Reading fluently leaves room for thinking ...

That's a claim made by neurobiologist Maryanne Wolf whose book "Proust and the Squid" is highlighted in a recent New Yorker essay by Caleb Crain on the consequences of the documented decline in literary reading among schoolchildren.

According to this article recent brain imaging studies show that when "a child first starts to read she has to use more of her brain than adults do. Broad regions light up in both hemispheres. ... At some point, as a child progresses from decoding to fluent reading, the route of signals through her brain shifts ... [and] reading starts to move along a faster and more efficient [route], which is confined to the left hemisphere."

Wolf writes, "the secret at the heart of reading [is] the time it frees for the brain to have thoughts deeper than those that came before."

Crain points out that if these studies are right, then recent claims that television and video games are giving us needed cognitive workouts that make our minds sharper might not be true. And even more interesting are the suggestions that fluent reading actually fosters abstract thinking more than television-like modes of communicating.

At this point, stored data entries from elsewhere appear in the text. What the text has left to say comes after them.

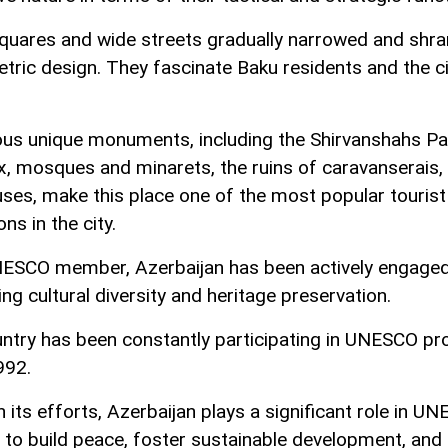
quares and wide streets gradually narrowed and shra
tric design. They fascinate Baku residents and the ci
s unique monuments, including the Shirvanshahs Pa
, mosques and minarets, the ruins of caravanserais,
ses, make this place one of the most popular tourist
ons in the city.
ESCO member, Azerbaijan has been actively engaged
ng cultural diversity and heritage preservation.
ntry has been constantly participating in UNESCO p
992.
 its efforts, Azerbaijan plays a significant role in U
 to build peace, foster sustainable development, and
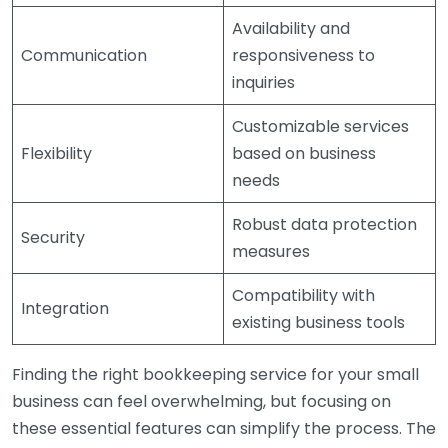
Availability and
Communication
responsiveness to
inquiries
Customizable services
Flexibility
based on business
needs
Robust data protection
Security
measures
Compatibility with
Integration
existing business tools
Finding the right bookkeeping service for your small
business can feel overwhelming, but focusing on
these essential features can simplify the process. The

There's research to show that more than a small amount of television viewing diminishes children's performance in reading, science, and math.

Once again I'm reminded that I'm involved in a large-scale, long-term, action research experiment on my own mental capacities as I sit in front of this computer for hours each day. I'm just a lab rat with a lab coat.

For a reader like me I really liked this quote from Proust about reading: "[To read is] to receive a communication with another way of thinking, all the while remaining alone, that is, while continuing to enjoy the intellectual power that one has in solitude and that conversation dissipates immediately."

I wonder how this relates to twittering? Is that conversation or reading? or both? What do you think?